§ Problem requirements: Restate the entries below in full, exactly as they read, but without pictures.

Source records

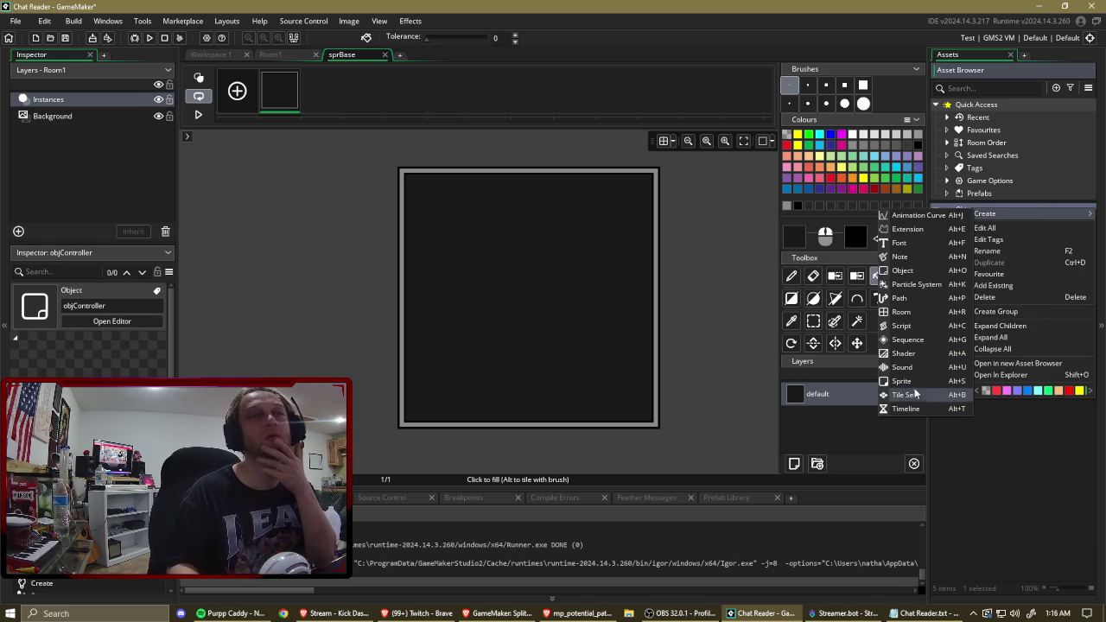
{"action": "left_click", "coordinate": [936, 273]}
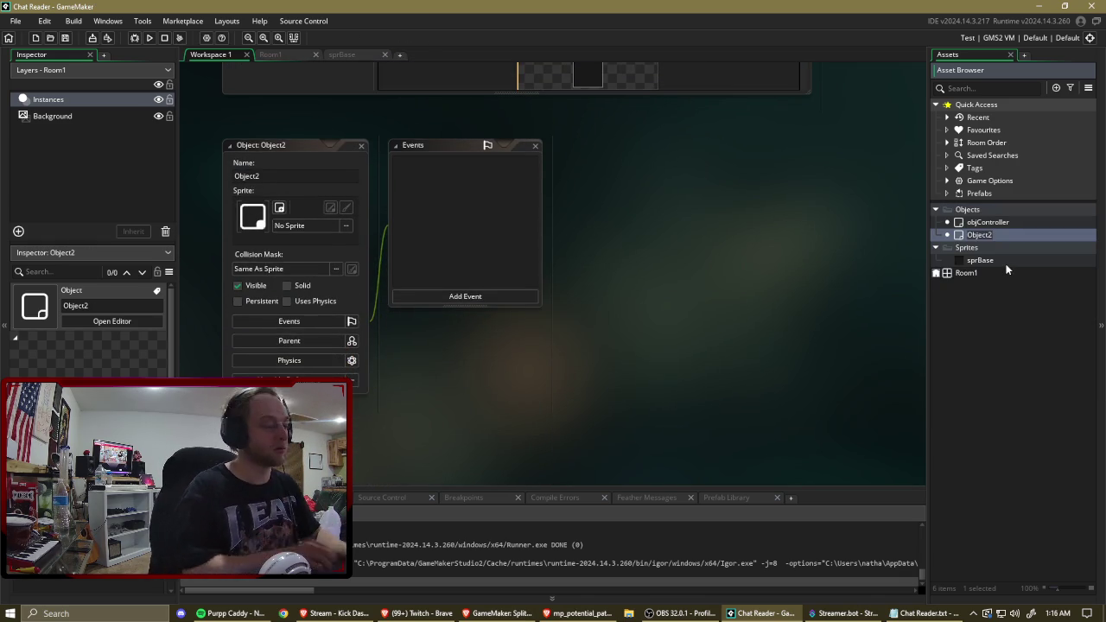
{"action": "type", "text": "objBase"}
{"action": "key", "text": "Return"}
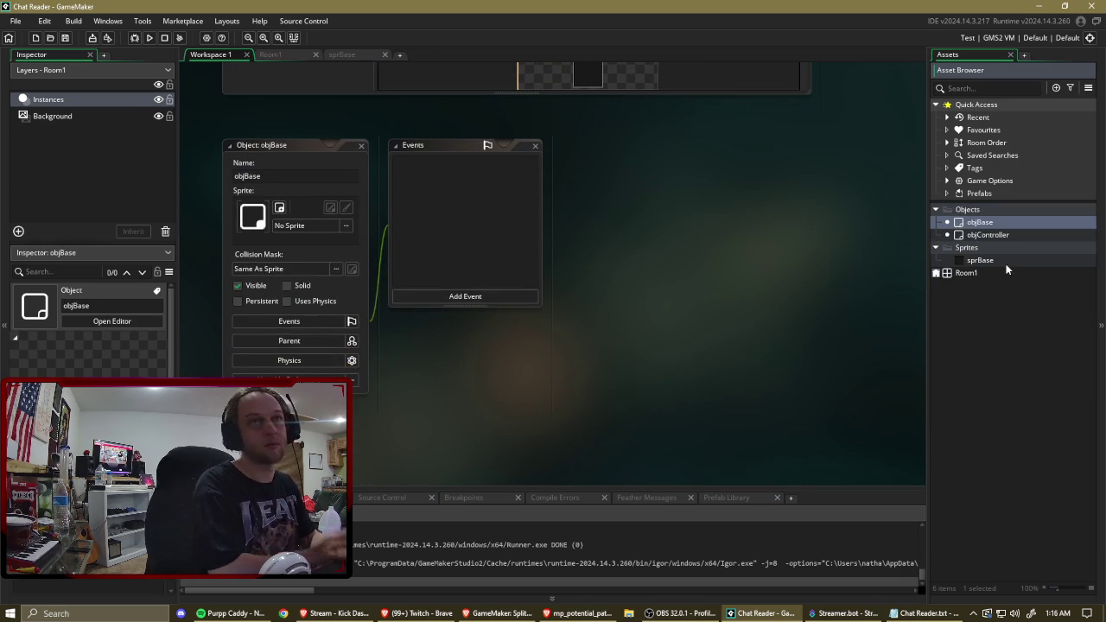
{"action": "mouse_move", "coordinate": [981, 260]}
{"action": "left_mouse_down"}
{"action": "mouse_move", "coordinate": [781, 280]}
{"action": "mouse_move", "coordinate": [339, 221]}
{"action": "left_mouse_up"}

§ Solution below:
{"action": "left_click", "coordinate": [936, 273]}
{"action": "type", "text": "objBase"}
{"action": "key", "text": "Return"}
{"action": "mouse_move", "coordinate": [981, 260]}
{"action": "left_mouse_down"}
{"action": "mouse_move", "coordinate": [781, 280]}
{"action": "mouse_move", "coordinate": [339, 221]}
{"action": "left_mouse_up"}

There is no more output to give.